Can you really surrender to a drone? Are you really going to expect an enemy combatant to walk 12 miles across contested territory, with a drone following them the whole way, so they can be taken into custody? The drone battery will die long before the soldier can make that 12 mile hike, at which point would they just turn and run? But, at the same time, killing a wounded or unarmed or obviously defeated soldier with a drone simply because they can't practically surrender also seems like a war crime?

I don't know the answers, but drones have dramatically changed war and our rules of engagement have not kept up.

Comment Re:effective? (Score 4, Insightful) 129

Trump did create the vaccine under Operation Warp Speed

Nope. He did not "create the vaccine." He agreed to let the government throw some money around to various companies who wanted to try to make a vaccine with the agreement that the government would get first dibs on any successfully created vaccine.

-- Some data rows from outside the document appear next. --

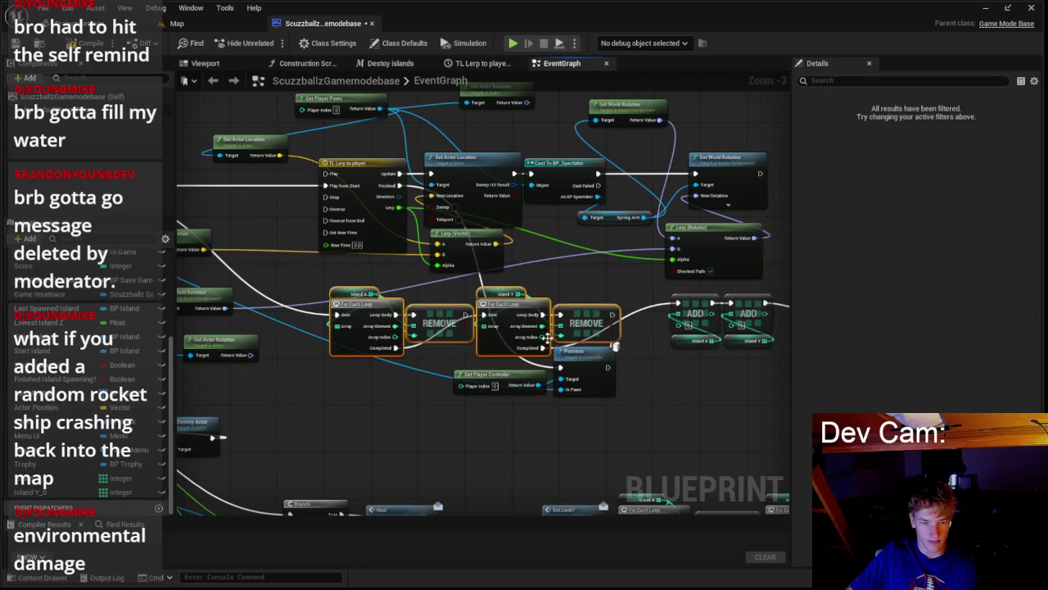
{"action": "key", "text": "Delete"}
{"action": "left_click_drag", "start_coordinate": [411, 310], "coordinate": [594, 327]}
{"action": "mouse_move", "coordinate": [279, 214]}
{"action": "left_mouse_down"}
{"action": "mouse_move", "coordinate": [534, 262]}
{"action": "mouse_move", "coordinate": [623, 328]}
{"action": "mouse_move", "coordinate": [610, 323]}
{"action": "left_mouse_up"}
{"action": "key", "text": "Escape"}
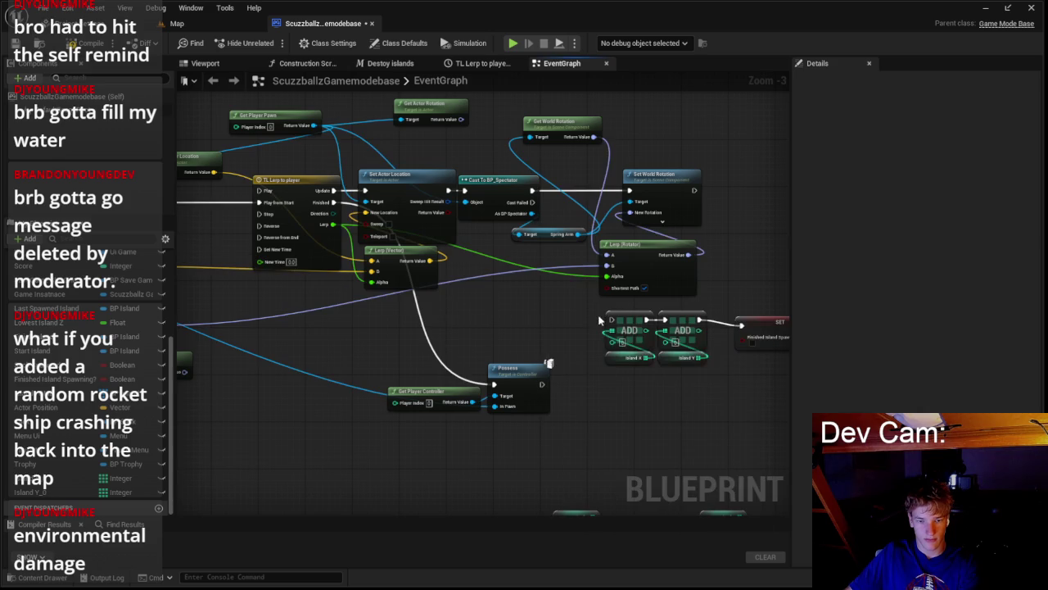
{"action": "left_click_drag", "start_coordinate": [515, 348], "coordinate": [666, 380]}
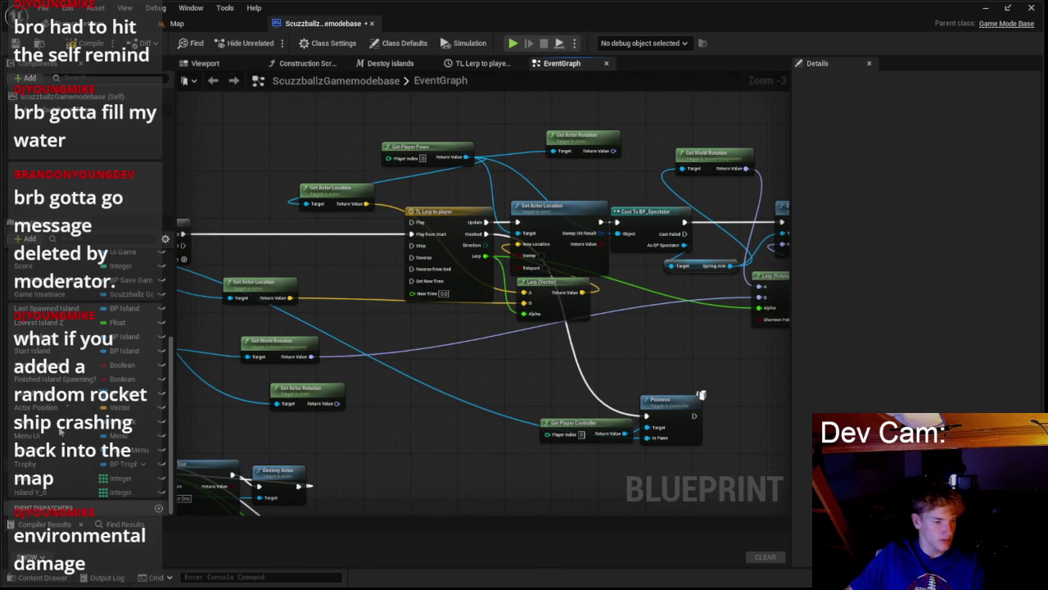
- Add chained SET Island X and SET Island Y nodes, with Island X_0 feeding Island X
{"action": "left_click_drag", "start_coordinate": [70, 370], "coordinate": [187, 275]}
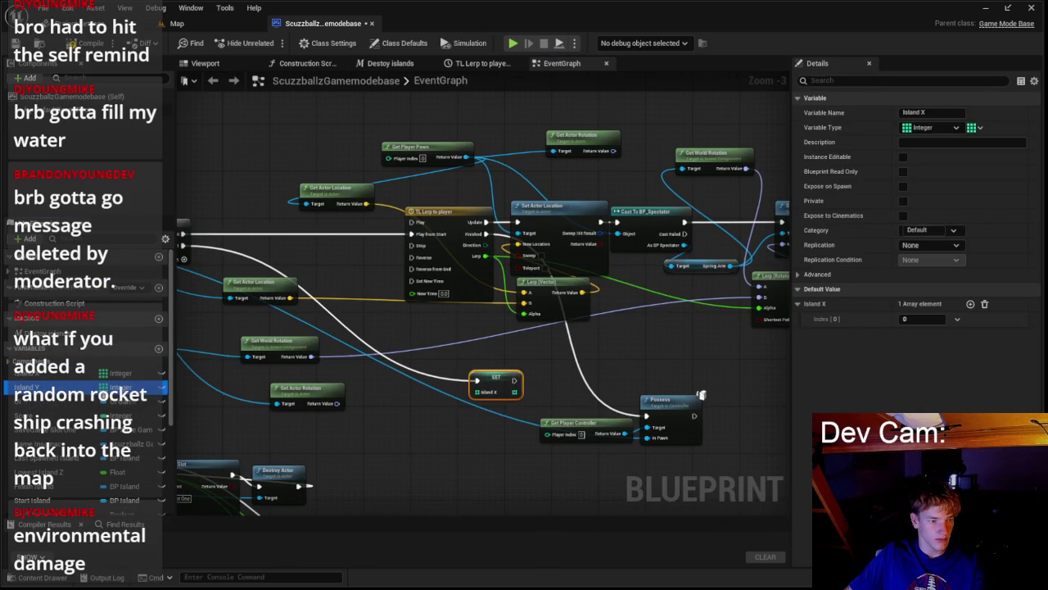
{"action": "left_click_drag", "start_coordinate": [514, 382], "coordinate": [521, 385]}
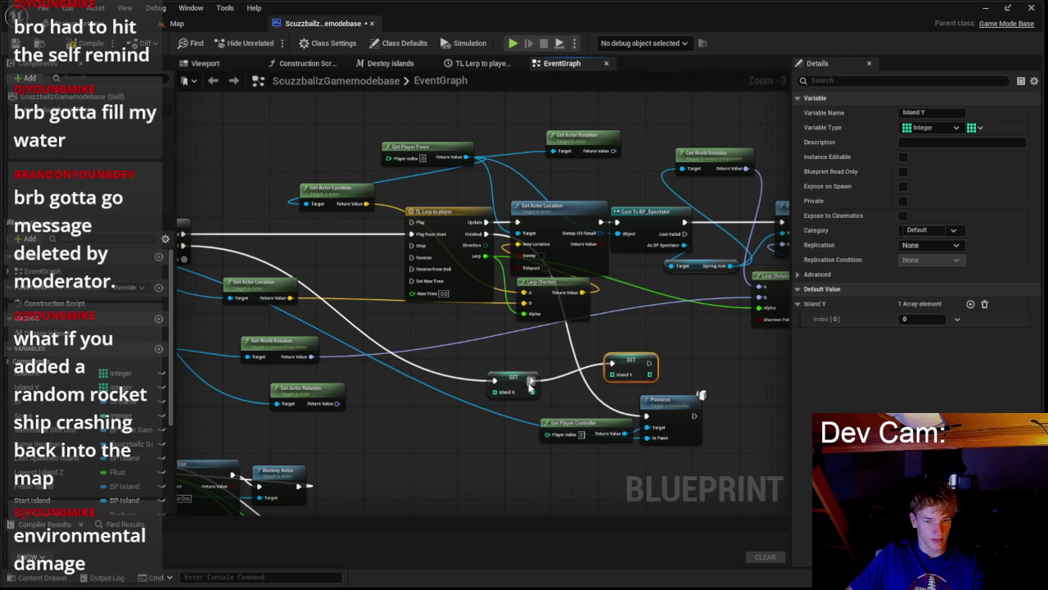
{"action": "scroll", "coordinate": [512, 407], "scroll_direction": "up", "scroll_amount": 3}
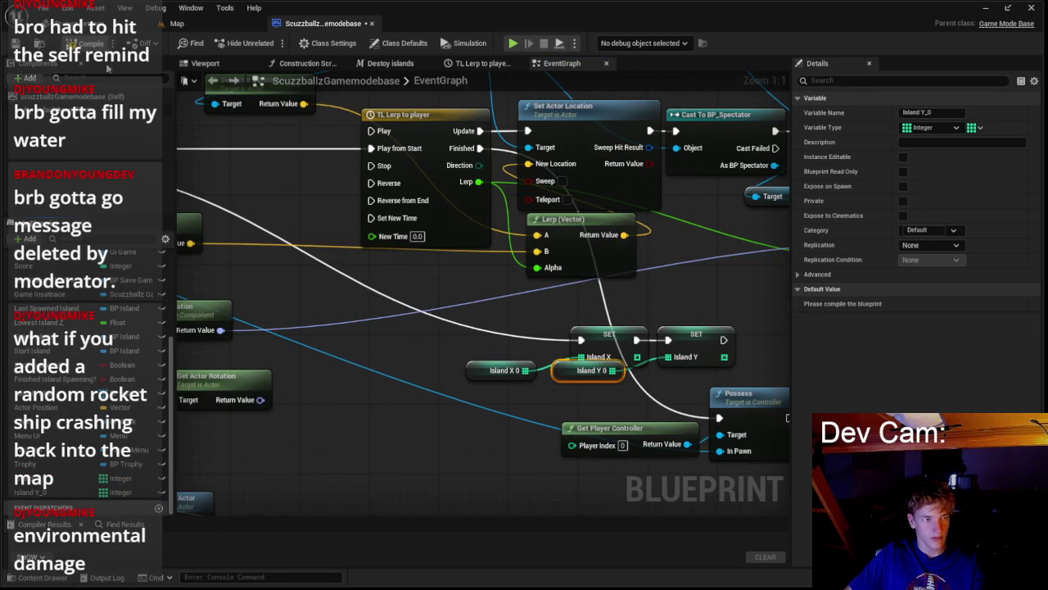
- Delete the second island For Each Loop, REMOVE and ADD nodes
{"action": "left_click_drag", "start_coordinate": [731, 317], "coordinate": [184, 333]}
{"action": "scroll", "coordinate": [412, 398], "scroll_direction": "down", "scroll_amount": 4}
{"action": "left_click_drag", "start_coordinate": [412, 398], "coordinate": [629, 308]}
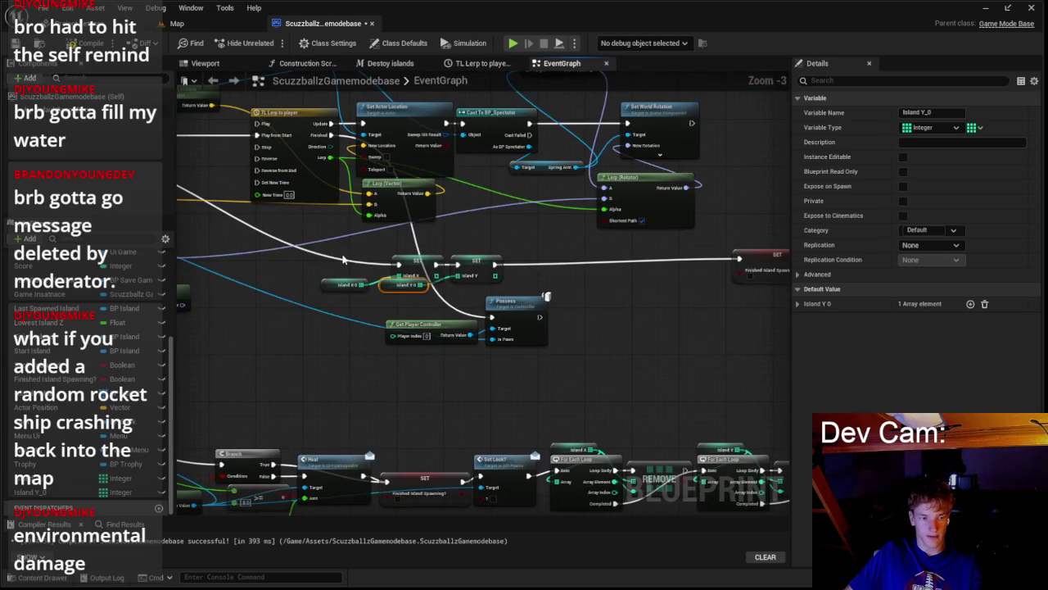
{"action": "scroll", "coordinate": [583, 348], "scroll_direction": "down", "scroll_amount": 3}
{"action": "scroll", "coordinate": [482, 303], "scroll_direction": "up", "scroll_amount": 3}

In fact, as a taxpayer who probably paid more in taxes than Trump during those years, I likely had a bigger role in "creating the vaccine" than Trump.

Comment Re:Nothing was going to help (Score 1) 199

From what I've read, nothing was going to help

The kids at the camp who were in cabins on higher ground all survived. The cabins where the campers died NEVER should have been there (and it seems the long-term owners of the camp knew it from prior flash-flooding incidents). Relying on alerts is foolish because they often don't work.

Comment Re:The economy is struggling (Score 1) 241

I don't believe any job is truly safe from AI. It is extremely difficult to predict how AI is going to disrupt the jobs of the future, and I would not recommend pursuing a career or job pathway simply because it seems to be "less likely" to be affected by AI, because the truth is we really don't know.

The only real answer is to never stop learning and keep growing your skills. Never stand still and assume that you've "made it."